++++ Dataset
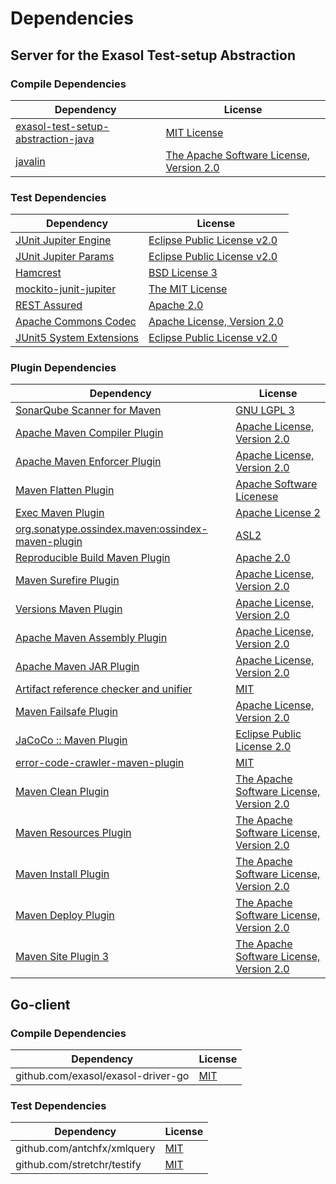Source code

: <!-- @formatter:off -->
# Dependencies

## Server for the Exasol Test-setup Abstraction

### Compile Dependencies

| Dependency                              | License                                       |
| --------------------------------------- | --------------------------------------------- |
| [exasol-test-setup-abstraction-java][0] | [MIT License][1]                              |
| [javalin][2]                            | [The Apache Software License, Version 2.0][3] |

### Test Dependencies

| Dependency                     | License                           |
| ------------------------------ | --------------------------------- |
| [JUnit Jupiter Engine][4]      | [Eclipse Public License v2.0][5]  |
| [JUnit Jupiter Params][4]      | [Eclipse Public License v2.0][5]  |
| [Hamcrest][8]                  | [BSD License 3][9]                |
| [mockito-junit-jupiter][10]    | [The MIT License][11]             |
| [REST Assured][12]             | [Apache 2.0][13]                  |
| [Apache Commons Codec][14]     | [Apache License, Version 2.0][15] |
| [JUnit5 System Extensions][16] | [Eclipse Public License v2.0][17] |

### Plugin Dependencies

| Dependency                                              | License                                       |
| ------------------------------------------------------- | --------------------------------------------- |
| [SonarQube Scanner for Maven][18]                       | [GNU LGPL 3][19]                              |
| [Apache Maven Compiler Plugin][20]                      | [Apache License, Version 2.0][15]             |
| [Apache Maven Enforcer Plugin][22]                      | [Apache License, Version 2.0][15]             |
| [Maven Flatten Plugin][24]                              | [Apache Software Licenese][3]                 |
| [Exec Maven Plugin][26]                                 | [Apache License 2][3]                         |
| [org.sonatype.ossindex.maven:ossindex-maven-plugin][28] | [ASL2][3]                                     |
| [Reproducible Build Maven Plugin][30]                   | [Apache 2.0][3]                               |
| [Maven Surefire Plugin][32]                             | [Apache License, Version 2.0][15]             |
| [Versions Maven Plugin][34]                             | [Apache License, Version 2.0][15]             |
| [Apache Maven Assembly Plugin][36]                      | [Apache License, Version 2.0][15]             |
| [Apache Maven JAR Plugin][38]                           | [Apache License, Version 2.0][15]             |
| [Artifact reference checker and unifier][40]            | [MIT][41]                                     |
| [Maven Failsafe Plugin][42]                             | [Apache License, Version 2.0][15]             |
| [JaCoCo :: Maven Plugin][44]                            | [Eclipse Public License 2.0][45]              |
| [error-code-crawler-maven-plugin][46]                   | [MIT][41]                                     |
| [Maven Clean Plugin][48]                                | [The Apache Software License, Version 2.0][3] |
| [Maven Resources Plugin][50]                            | [The Apache Software License, Version 2.0][3] |
| [Maven Install Plugin][52]                              | [The Apache Software License, Version 2.0][3] |
| [Maven Deploy Plugin][54]                               | [The Apache Software License, Version 2.0][3] |
| [Maven Site Plugin 3][56]                               | [The Apache Software License, Version 2.0][3] |

## Go-client

### Compile Dependencies

| Dependency                         | License   |
| ---------------------------------- | --------- |
| github.com/exasol/exasol-driver-go | [MIT][58] |

### Test Dependencies

| Dependency                  | License   |
| --------------------------- | --------- |
| github.com/antchfx/xmlquery | [MIT][59] |
| github.com/stretchr/testify | [MIT][60] |

[17]: http://www.eclipse.org/legal/epl-v20.html
[3]: http://www.apache.org/licenses/LICENSE-2.0.txt
[32]: https://maven.apache.org/surefire/maven-surefire-plugin/
[13]: http://www.apache.org/licenses/LICENSE-2.0.html
[48]: http://maven.apache.org/plugins/maven-clean-plugin/
[10]: https://github.com/mockito/mockito
[41]: https://opensource.org/licenses/MIT
[42]: https://maven.apache.org/surefire/maven-failsafe-plugin/
[58]: https://github.com/exasol/exasol-driver-go/blob/master/LICENSE
[24]: https://www.mojohaus.org/flatten-maven-plugin/
[26]: http://www.mojohaus.org/exec-maven-plugin
[14]: https://commons.apache.org/proper/commons-codec/
[34]: http://www.mojohaus.org/versions-maven-plugin/
[9]: http://opensource.org/licenses/BSD-3-Clause
[20]: https://maven.apache.org/plugins/maven-compiler-plugin/
[0]: https://github.com/exasol/exasol-test-setup-abstraction-java/
[45]: https://www.eclipse.org/legal/epl-2.0/
[19]: http://www.gnu.org/licenses/lgpl.txt
[44]: https://www.jacoco.org/jacoco/trunk/doc/maven.html
[12]: http://code.google.com/p/rest-assured
[11]: https://github.com/mockito/mockito/blob/main/LICENSE
[30]: http://zlika.github.io/reproducible-build-maven-plugin
[1]: https://github.com/exasol/exasol-test-setup-abstraction-java/blob/main/LICENSE
[15]: https://www.apache.org/licenses/LICENSE-2.0.txt
[18]: http://sonarsource.github.io/sonar-scanner-maven/
[22]: https://maven.apache.org/enforcer/maven-enforcer-plugin/
[5]: https://www.eclipse.org/legal/epl-v20.html
[52]: http://maven.apache.org/plugins/maven-install-plugin/
[4]: https://junit.org/junit5/
[28]: https://sonatype.github.io/ossindex-maven/maven-plugin/
[60]: https://github.com/stretchr/testify/blob/master/LICENSE
[16]: https://github.com/itsallcode/junit5-system-extensions
[2]: https://javalin.io/
[8]: http://hamcrest.org/JavaHamcrest/
[54]: http://maven.apache.org/plugins/maven-deploy-plugin/
[56]: http://maven.apache.org/plugins/maven-site-plugin/
[50]: http://maven.apache.org/plugins/maven-resources-plugin/
[40]: https://github.com/exasol/artifact-reference-checker-maven-plugin
[46]: https://github.com/exasol/error-code-crawler-maven-plugin
[59]: https://github.com/antchfx/xmlquery/blob/master/LICENSE
[38]: https://maven.apache.org/plugins/maven-jar-plugin/
[36]: https://maven.apache.org/plugins/maven-assembly-plugin/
++++++++
Please pick out each line of the material above that contains the string "xmlquery" and copy those lines.

| github.com/antchfx/xmlquery | [MIT][59] |
[59]: https://github.com/antchfx/xmlquery/blob/master/LICENSE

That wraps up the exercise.